* [Activity]: Print each line of the listing below verbatim, leaving every character unchanged.

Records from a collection
☆ ☆ ☆ ☆

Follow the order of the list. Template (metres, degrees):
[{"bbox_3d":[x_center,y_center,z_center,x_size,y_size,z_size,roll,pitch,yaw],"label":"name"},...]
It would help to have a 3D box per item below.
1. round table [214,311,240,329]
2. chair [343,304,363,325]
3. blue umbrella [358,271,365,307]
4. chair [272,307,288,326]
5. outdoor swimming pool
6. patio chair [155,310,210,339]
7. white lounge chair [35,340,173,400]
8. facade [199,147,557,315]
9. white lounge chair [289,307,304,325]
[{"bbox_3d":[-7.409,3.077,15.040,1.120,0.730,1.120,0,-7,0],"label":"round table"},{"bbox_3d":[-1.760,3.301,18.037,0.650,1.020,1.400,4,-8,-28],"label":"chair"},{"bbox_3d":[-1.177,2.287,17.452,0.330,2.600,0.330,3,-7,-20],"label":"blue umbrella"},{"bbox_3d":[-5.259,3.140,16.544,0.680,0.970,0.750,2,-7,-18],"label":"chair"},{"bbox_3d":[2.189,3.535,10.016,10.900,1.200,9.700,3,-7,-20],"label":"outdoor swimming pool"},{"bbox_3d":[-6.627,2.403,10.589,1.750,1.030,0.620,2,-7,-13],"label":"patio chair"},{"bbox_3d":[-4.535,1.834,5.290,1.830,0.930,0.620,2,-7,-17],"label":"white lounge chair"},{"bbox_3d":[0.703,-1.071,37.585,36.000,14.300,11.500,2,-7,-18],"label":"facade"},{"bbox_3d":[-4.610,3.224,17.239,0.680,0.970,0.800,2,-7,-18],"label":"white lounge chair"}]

☆ ☆ ☆ ☆

* [Solution to this task]:
Follow the order of the list. Template (metres, degrees):
[{"bbox_3d":[x_center,y_center,z_center,x_size,y_size,z_size,roll,pitch,yaw],"label":"name"},...]
It would help to have a 3D box per item below.
1. round table [214,311,240,329]
2. chair [343,304,363,325]
3. blue umbrella [358,271,365,307]
4. chair [272,307,288,326]
5. outdoor swimming pool
6. patio chair [155,310,210,339]
7. white lounge chair [35,340,173,400]
8. facade [199,147,557,315]
9. white lounge chair [289,307,304,325]
[{"bbox_3d":[-7.409,3.077,15.040,1.120,0.730,1.120,0,-7,0],"label":"round table"},{"bbox_3d":[-1.760,3.301,18.037,0.650,1.020,1.400,4,-8,-28],"label":"chair"},{"bbox_3d":[-1.177,2.287,17.452,0.330,2.600,0.330,3,-7,-20],"label":"blue umbrella"},{"bbox_3d":[-5.259,3.140,16.544,0.680,0.970,0.750,2,-7,-18],"label":"chair"},{"bbox_3d":[2.189,3.535,10.016,10.900,1.200,9.700,3,-7,-20],"label":"outdoor swimming pool"},{"bbox_3d":[-6.627,2.403,10.589,1.750,1.030,0.620,2,-7,-13],"label":"patio chair"},{"bbox_3d":[-4.535,1.834,5.290,1.830,0.930,0.620,2,-7,-17],"label":"white lounge chair"},{"bbox_3d":[0.703,-1.071,37.585,36.000,14.300,11.500,2,-7,-18],"label":"facade"},{"bbox_3d":[-4.610,3.224,17.239,0.680,0.970,0.800,2,-7,-18],"label":"white lounge chair"}]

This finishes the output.